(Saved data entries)
__________________________________________________

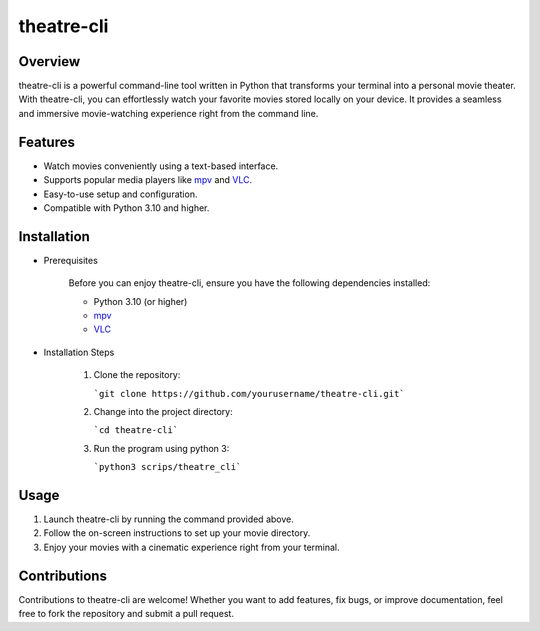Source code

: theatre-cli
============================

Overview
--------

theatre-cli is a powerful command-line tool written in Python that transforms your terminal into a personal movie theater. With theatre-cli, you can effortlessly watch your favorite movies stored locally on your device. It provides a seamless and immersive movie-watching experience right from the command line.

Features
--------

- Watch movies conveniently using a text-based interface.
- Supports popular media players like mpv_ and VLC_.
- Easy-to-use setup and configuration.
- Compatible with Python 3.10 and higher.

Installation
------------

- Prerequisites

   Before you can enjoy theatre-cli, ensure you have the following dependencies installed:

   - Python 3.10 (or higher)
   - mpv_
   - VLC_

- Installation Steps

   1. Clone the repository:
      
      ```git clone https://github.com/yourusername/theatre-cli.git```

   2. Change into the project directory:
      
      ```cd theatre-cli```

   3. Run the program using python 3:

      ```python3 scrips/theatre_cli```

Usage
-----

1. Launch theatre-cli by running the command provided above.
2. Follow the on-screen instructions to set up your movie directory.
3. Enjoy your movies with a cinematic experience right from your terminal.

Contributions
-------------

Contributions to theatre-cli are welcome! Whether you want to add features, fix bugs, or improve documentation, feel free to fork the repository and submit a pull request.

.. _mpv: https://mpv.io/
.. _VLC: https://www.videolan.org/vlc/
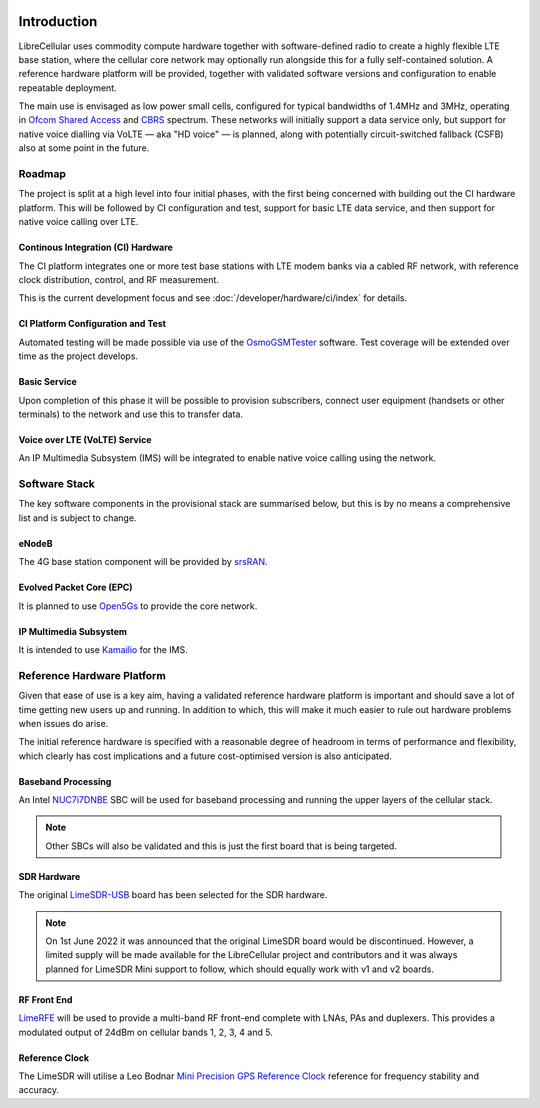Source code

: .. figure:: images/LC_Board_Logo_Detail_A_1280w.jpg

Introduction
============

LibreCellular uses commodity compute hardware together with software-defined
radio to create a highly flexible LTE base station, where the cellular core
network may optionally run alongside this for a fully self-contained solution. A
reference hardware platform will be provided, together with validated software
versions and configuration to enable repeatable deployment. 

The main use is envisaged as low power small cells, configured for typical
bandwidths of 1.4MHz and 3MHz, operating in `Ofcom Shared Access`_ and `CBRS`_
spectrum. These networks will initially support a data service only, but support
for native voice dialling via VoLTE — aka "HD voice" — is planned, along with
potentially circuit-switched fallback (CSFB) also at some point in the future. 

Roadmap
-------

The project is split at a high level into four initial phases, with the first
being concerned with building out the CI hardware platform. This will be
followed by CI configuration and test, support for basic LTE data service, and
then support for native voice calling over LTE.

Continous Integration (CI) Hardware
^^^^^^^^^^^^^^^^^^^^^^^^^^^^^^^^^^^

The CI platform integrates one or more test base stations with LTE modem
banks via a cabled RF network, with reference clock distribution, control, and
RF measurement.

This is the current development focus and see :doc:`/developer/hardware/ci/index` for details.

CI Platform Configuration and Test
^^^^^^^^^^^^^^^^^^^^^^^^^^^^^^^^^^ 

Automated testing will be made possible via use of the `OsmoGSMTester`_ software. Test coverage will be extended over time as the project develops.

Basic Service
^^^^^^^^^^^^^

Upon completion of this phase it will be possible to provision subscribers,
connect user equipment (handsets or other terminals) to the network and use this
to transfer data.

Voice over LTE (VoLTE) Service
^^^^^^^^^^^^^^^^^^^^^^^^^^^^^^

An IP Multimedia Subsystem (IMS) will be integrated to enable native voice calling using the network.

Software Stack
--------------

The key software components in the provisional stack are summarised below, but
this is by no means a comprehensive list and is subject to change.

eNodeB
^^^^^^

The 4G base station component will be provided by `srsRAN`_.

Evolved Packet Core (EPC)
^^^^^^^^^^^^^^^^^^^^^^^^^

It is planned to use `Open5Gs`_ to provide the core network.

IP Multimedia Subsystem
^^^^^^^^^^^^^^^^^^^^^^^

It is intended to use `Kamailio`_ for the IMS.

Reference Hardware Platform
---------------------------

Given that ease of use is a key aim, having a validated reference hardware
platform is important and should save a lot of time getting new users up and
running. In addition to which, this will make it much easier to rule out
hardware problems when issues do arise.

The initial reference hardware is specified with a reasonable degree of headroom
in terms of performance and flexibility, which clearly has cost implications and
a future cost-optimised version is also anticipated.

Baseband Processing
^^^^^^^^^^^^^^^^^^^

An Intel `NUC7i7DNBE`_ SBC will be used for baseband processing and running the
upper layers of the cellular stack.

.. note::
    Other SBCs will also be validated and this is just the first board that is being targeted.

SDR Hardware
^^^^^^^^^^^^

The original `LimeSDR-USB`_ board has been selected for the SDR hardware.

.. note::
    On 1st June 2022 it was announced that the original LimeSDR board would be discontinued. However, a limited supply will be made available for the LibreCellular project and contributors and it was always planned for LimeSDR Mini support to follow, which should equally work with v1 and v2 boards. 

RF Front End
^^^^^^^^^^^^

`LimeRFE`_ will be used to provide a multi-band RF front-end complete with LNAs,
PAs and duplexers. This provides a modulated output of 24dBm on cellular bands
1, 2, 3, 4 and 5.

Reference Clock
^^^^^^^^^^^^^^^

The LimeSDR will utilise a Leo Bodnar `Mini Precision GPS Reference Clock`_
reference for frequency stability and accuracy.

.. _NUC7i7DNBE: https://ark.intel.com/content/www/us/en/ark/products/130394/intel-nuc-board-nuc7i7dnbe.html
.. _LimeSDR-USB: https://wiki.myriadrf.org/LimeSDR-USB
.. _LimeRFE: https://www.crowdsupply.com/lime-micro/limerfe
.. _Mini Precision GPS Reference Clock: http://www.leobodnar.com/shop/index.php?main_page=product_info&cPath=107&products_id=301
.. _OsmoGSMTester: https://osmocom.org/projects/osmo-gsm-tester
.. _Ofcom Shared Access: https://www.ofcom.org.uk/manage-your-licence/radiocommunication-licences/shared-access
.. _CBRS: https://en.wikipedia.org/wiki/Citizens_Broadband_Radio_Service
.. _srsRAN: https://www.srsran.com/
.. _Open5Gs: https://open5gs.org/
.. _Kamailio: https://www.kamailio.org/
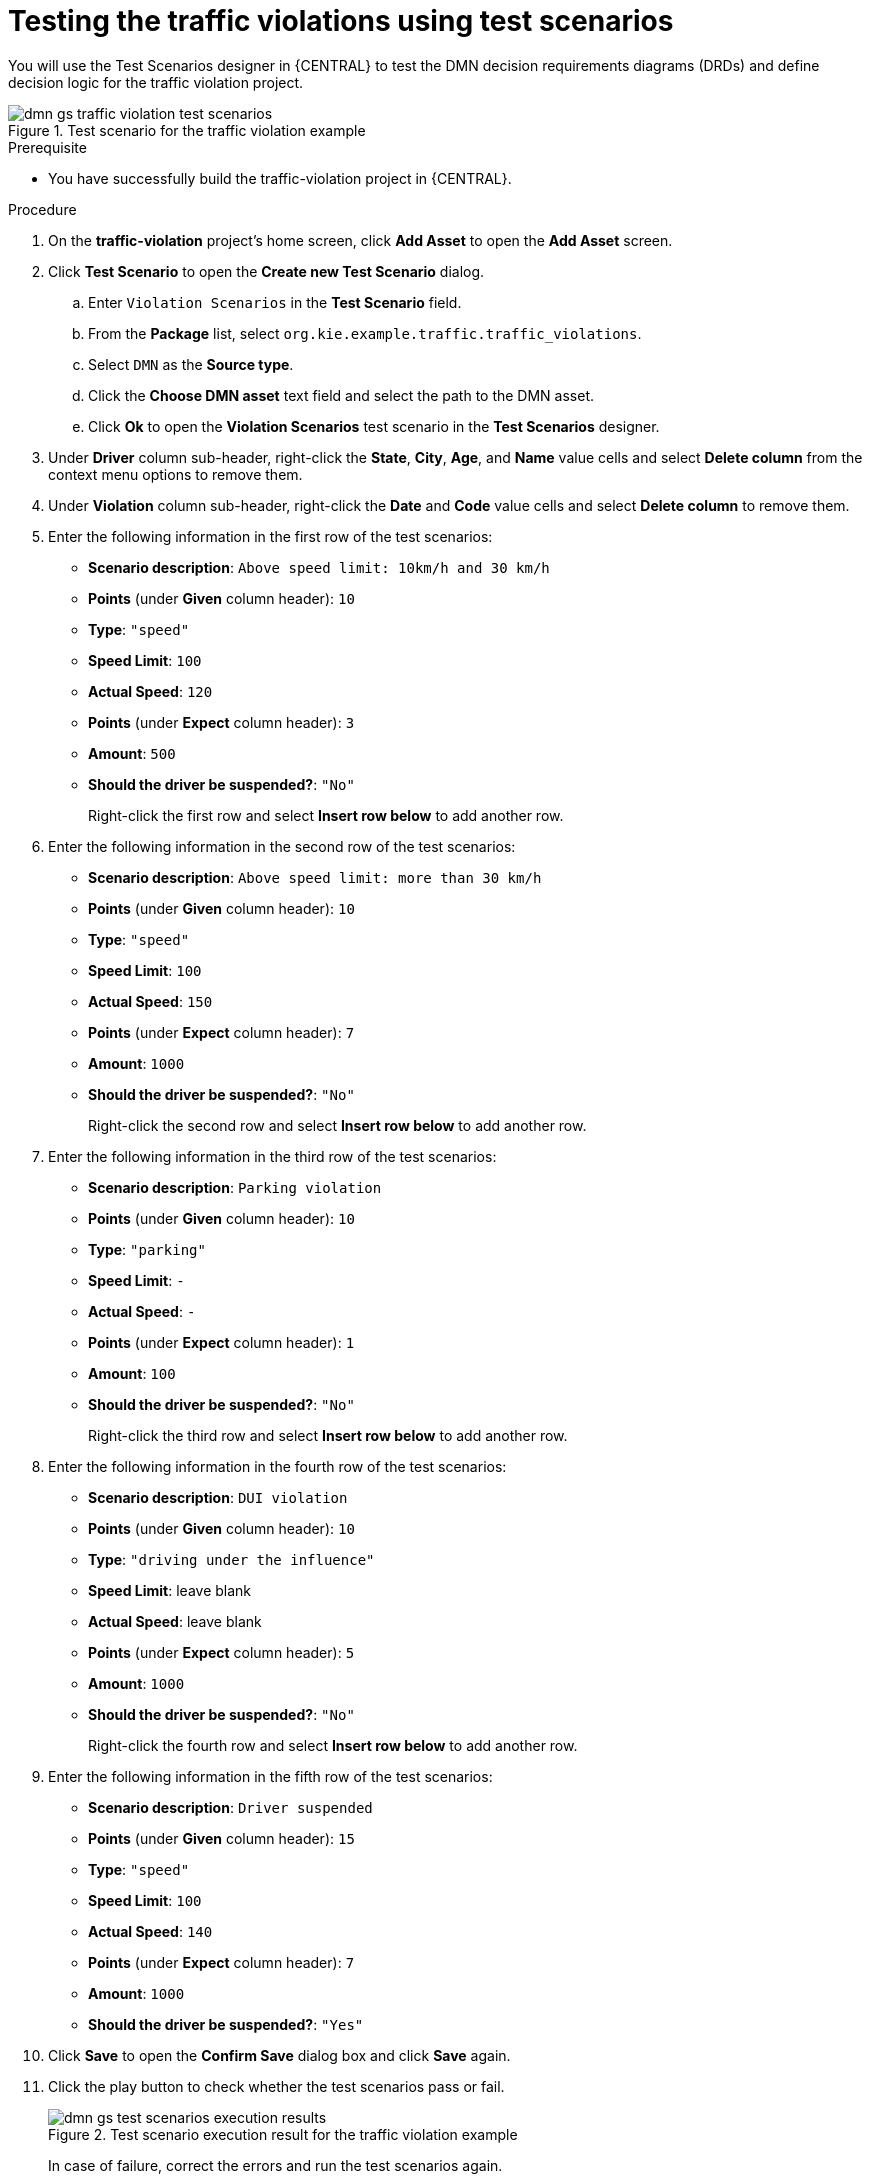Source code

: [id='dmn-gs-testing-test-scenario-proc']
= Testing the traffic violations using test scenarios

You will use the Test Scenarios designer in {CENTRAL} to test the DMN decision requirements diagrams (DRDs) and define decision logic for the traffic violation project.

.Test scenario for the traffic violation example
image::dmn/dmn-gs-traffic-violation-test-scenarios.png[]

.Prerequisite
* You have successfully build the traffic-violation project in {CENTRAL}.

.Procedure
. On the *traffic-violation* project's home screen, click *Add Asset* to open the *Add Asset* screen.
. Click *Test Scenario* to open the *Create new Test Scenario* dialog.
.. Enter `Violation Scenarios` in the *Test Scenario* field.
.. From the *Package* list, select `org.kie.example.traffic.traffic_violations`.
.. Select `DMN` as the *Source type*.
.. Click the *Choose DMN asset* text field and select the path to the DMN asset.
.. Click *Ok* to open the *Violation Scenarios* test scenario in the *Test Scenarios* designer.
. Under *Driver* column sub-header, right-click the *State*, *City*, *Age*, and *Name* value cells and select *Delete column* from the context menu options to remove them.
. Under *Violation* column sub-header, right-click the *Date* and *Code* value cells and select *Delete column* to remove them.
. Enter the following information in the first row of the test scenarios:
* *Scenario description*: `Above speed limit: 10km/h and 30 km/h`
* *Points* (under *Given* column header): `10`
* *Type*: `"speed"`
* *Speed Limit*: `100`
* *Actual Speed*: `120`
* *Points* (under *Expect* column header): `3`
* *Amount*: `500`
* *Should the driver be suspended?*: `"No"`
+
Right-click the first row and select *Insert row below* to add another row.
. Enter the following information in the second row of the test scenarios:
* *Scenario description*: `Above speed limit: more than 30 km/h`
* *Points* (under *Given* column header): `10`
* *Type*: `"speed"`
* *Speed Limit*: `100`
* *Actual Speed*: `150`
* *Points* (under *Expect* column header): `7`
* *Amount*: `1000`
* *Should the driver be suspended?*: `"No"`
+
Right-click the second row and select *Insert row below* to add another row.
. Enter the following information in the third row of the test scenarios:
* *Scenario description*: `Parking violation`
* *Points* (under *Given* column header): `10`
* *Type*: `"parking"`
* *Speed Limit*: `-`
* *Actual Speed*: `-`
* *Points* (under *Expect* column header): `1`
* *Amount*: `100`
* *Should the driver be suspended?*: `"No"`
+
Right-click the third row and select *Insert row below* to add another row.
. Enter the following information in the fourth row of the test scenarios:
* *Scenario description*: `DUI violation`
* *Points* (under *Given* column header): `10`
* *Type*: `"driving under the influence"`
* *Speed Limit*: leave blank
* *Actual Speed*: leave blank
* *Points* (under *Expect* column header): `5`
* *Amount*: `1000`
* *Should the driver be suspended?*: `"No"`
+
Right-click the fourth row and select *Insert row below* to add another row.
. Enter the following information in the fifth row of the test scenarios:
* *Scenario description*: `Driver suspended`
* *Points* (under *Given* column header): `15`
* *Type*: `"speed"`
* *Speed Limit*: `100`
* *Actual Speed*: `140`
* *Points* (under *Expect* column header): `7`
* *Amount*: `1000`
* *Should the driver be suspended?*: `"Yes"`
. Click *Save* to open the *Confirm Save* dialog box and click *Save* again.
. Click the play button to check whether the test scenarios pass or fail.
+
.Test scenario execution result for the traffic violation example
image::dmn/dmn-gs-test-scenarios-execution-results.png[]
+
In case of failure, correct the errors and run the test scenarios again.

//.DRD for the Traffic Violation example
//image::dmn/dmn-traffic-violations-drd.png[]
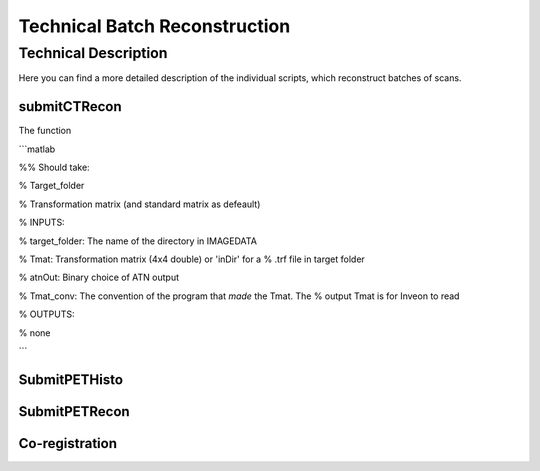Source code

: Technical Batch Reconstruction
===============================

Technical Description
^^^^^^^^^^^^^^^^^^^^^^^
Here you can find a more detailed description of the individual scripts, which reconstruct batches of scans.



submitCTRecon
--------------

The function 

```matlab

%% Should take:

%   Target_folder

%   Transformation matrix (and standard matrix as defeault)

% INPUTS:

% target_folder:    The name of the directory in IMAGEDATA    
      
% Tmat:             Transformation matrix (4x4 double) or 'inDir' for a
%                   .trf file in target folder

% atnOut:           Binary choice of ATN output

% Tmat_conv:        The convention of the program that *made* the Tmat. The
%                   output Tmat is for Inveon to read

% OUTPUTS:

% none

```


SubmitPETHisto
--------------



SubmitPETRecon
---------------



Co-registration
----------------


__________________________________________________

What the exercise asks:
Go through the records above and copy every line with the word "matrix".

Task solution:
%   Transformation matrix (and standard matrix as defeault)
% Tmat:             Transformation matrix (4x4 double) or 'inDir' for a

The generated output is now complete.